Supplied entries:
((
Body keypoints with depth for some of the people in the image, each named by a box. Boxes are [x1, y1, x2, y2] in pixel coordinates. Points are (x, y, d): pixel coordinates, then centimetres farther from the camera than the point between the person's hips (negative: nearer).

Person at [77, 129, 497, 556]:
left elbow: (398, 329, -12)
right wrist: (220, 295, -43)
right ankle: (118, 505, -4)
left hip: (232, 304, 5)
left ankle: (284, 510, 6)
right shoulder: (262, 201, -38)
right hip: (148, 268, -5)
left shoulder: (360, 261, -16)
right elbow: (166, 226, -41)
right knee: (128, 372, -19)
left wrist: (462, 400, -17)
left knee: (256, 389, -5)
))
((
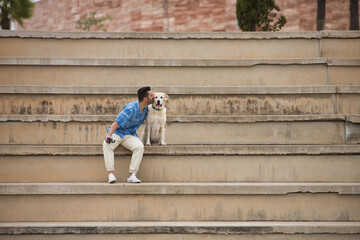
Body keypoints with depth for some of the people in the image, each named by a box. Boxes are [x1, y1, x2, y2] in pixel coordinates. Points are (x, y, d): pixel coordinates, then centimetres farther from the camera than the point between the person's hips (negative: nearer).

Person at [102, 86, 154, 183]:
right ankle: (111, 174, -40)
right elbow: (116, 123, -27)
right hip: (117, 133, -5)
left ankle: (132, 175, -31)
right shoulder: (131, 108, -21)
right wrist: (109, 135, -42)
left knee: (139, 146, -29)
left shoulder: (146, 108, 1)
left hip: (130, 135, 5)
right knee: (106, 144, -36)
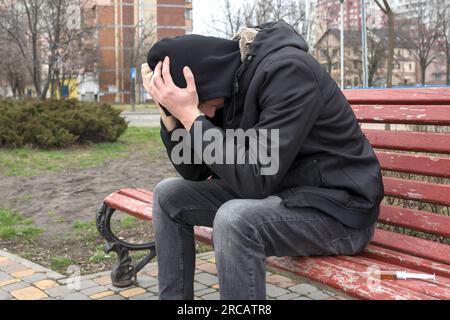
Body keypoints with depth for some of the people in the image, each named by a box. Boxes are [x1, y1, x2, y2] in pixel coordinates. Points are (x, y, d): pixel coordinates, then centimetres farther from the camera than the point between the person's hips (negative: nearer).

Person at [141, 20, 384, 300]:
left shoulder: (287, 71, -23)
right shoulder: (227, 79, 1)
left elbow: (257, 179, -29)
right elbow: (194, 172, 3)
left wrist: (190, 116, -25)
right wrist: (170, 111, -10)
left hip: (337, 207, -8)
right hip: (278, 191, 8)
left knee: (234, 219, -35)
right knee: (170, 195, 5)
))
((
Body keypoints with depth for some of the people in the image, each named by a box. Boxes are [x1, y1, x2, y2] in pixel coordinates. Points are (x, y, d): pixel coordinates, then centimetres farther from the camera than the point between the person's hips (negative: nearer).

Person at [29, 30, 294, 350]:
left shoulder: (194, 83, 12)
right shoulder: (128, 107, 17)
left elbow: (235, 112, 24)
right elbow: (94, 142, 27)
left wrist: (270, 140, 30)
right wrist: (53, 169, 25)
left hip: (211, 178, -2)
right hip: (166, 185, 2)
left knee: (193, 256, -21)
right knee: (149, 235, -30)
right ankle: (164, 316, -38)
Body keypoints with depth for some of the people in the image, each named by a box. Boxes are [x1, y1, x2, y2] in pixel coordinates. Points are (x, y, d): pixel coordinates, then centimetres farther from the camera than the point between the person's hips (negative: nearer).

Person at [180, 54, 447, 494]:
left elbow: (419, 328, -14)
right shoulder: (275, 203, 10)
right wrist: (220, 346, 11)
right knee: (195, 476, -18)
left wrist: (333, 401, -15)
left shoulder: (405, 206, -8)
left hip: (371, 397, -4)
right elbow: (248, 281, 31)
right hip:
))
What to work on: Everything above from the line containing "left ankle: (284, 510, 6)" down to the line containing "left knee: (256, 389, -5)" is to be transcribed exactly, with both of those lines included and nothing else added.

Your response:
left ankle: (284, 510, 6)
right shoulder: (262, 201, -38)
right hip: (148, 268, -5)
left shoulder: (360, 261, -16)
right elbow: (166, 226, -41)
right knee: (128, 372, -19)
left wrist: (462, 400, -17)
left knee: (256, 389, -5)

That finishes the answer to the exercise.